In Europe, Ford will launch the C-MAX Energi plug-in hybrid electric vehicle later this year to offer a choice of three distinct electric vehicles in its European showrooms in 2014. The zero emission Ford Focus Electric last year became the first full-electric vehicle to be built by Ford in Europe – in Saarlouis, Germany – and the all-new Mondeo Hybrid also will be launched in 2014. Complementing a full range of fuel efficient petrol and diesel powered vehicles, the electrified line-up is being delivered amid growing interest in hybrid and plug-in hybrid vehicles in Europe.
Breakthrough clean technology
SunPower, Ford’s solar technology partner since 2011, is providing high-efficiency solar cells for the roof of Ford C-MAX Solar Energi Concept. Because of the extended time it takes to absorb enough energy to fully charge the vehicle, Ford turned to Georgia Institute of Technology for a way to amplify the sunlight in order to make a solar-powered hybrid feasible for daily use.
Researchers developed an off-vehicle solar concentrator that uses a special Fresnel lens to direct sunlight to the solar cells while boosting the impact of the sunlight by a factor of eight. Fresnel is a compact lens originally developed for use in lighthouses. Similar in concept to a magnifying glass, the patent-pending system tracks the sun as it moves from east to west, drawing enough power from the sun through the concentrator each day to equal a full battery charge from the grid (8 kilowatt-hours).
With a full charge, Ford C-MAX Solar Energi Concept is estimated to have the same total range as a conventional C-MAX Energi of up to 998 km (620 miles), including more than 30 electric-only kilometres (18 miles). Using the C-MAX Solar Energi Concept to drive more than 30 km every day on sun power, an average European customer could save more than €1,000 per year in fuel.
Additionally, the vehicle still has a charge port, and can be charged by connecting to a charging station via cord and plug so that drivers retain the option to power up via the grid, if desired.

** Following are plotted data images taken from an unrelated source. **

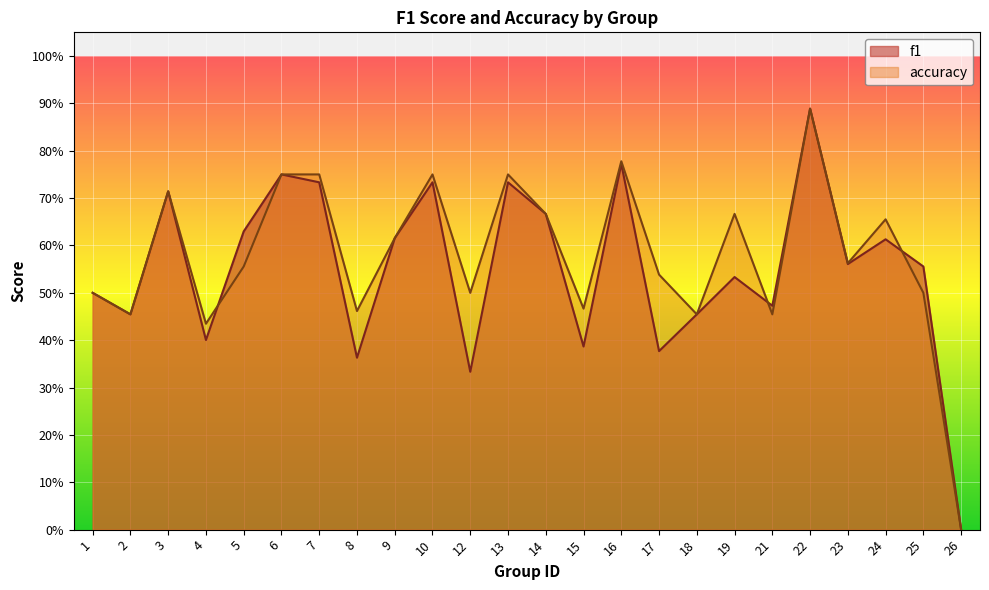

The accuracy series shows 0.3 at 18. True or false?

False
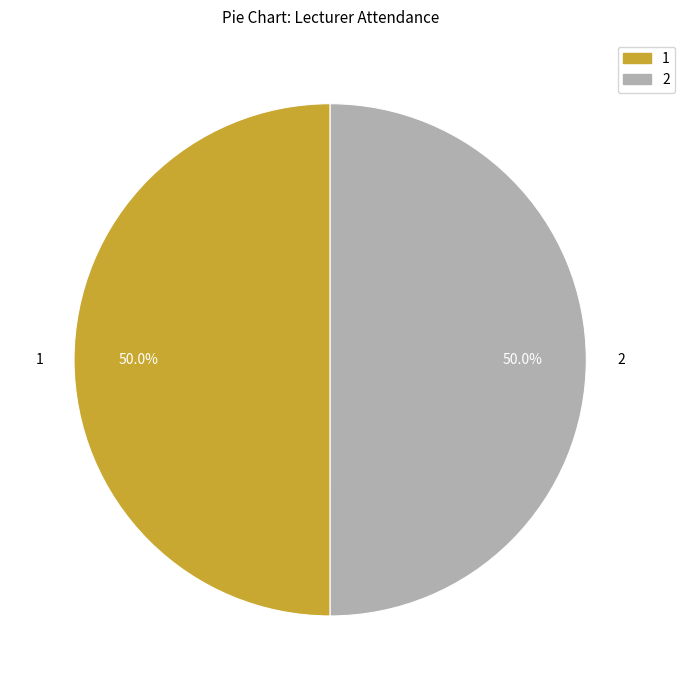

How many slices are in this pie chart?

2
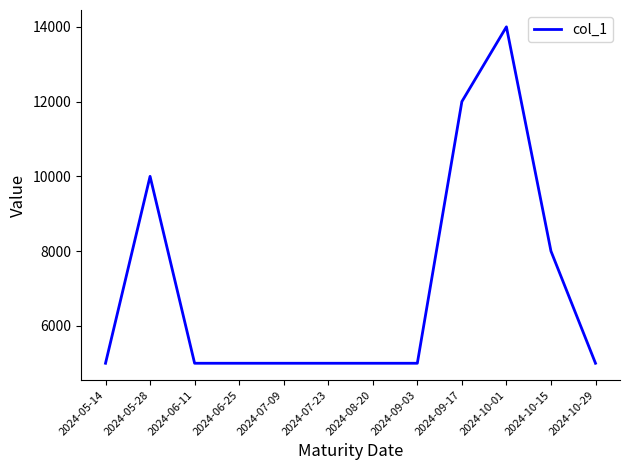

At which category does the chart reach its peak across all series?

2024-10-01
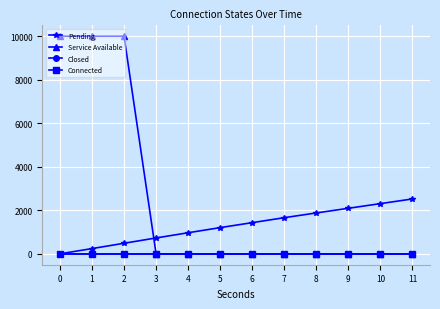

What are all the series names shown in the legend?

Pending, Service Available, Closed, Connected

By tapping renewable solar energy with a rooftop solar panel system, C-MAX Solar Energi Concept is not dependent on the traditional electricity grid for its battery power. Internal Ford data suggests the sun could power up to 75 per cent of all trips made by an average driver in a solar hybrid vehicle. This could be especially important in places where the electricity grid is underdeveloped, unreliable or expensive to use.